Start of STUDY MATERIAL
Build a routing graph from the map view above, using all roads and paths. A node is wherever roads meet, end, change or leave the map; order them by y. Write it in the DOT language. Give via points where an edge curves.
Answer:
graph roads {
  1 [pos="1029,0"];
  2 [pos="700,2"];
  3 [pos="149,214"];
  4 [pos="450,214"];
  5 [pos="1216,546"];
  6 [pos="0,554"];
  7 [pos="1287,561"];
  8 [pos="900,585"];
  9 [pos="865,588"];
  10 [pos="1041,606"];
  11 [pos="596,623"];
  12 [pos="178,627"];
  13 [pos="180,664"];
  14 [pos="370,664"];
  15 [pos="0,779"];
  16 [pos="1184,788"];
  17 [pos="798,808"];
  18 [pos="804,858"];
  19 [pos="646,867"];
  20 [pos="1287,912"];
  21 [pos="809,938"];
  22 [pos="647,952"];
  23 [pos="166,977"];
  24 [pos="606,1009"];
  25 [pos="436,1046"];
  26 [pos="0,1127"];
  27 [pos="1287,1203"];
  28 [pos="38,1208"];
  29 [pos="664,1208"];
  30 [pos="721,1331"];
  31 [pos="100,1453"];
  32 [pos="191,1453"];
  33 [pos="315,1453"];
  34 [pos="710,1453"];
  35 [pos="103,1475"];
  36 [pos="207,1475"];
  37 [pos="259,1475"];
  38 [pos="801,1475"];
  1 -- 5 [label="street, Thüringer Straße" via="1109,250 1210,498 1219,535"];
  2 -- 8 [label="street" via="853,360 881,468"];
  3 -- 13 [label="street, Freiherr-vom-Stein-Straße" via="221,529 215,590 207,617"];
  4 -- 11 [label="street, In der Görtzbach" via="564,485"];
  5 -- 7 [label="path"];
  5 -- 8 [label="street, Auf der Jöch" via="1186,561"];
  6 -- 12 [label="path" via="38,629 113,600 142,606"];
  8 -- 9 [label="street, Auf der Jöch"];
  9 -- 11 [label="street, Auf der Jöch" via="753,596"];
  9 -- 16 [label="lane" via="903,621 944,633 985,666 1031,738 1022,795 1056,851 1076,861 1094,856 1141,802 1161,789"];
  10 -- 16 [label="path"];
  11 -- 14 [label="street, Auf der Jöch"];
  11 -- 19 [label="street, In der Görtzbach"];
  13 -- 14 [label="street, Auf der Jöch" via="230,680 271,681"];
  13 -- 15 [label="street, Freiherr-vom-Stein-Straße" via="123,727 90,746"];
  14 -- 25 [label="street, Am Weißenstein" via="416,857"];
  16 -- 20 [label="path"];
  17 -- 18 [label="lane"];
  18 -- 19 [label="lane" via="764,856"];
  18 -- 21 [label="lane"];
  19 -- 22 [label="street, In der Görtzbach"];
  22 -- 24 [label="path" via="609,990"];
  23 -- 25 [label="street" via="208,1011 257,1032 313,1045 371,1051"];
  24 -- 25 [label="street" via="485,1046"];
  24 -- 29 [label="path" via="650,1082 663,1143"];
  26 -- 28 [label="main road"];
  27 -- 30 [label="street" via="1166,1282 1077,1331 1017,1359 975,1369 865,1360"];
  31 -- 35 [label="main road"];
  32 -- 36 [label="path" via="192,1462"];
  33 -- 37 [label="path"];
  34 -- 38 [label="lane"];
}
End of STUDY MATERIAL
● **THE PROBLEM**
Identify the lines in the entries above that contain "Jöch", then copy them out.

● **OUTPUT OF THE TASK**
  5 -- 8 [label="street, Auf der Jöch" via="1186,561"];
  8 -- 9 [label="street, Auf der Jöch"];
  9 -- 11 [label="street, Auf der Jöch" via="753,596"];
  11 -- 14 [label="street, Auf der Jöch"];
  13 -- 14 [label="street, Auf der Jöch" via="230,680 271,681"];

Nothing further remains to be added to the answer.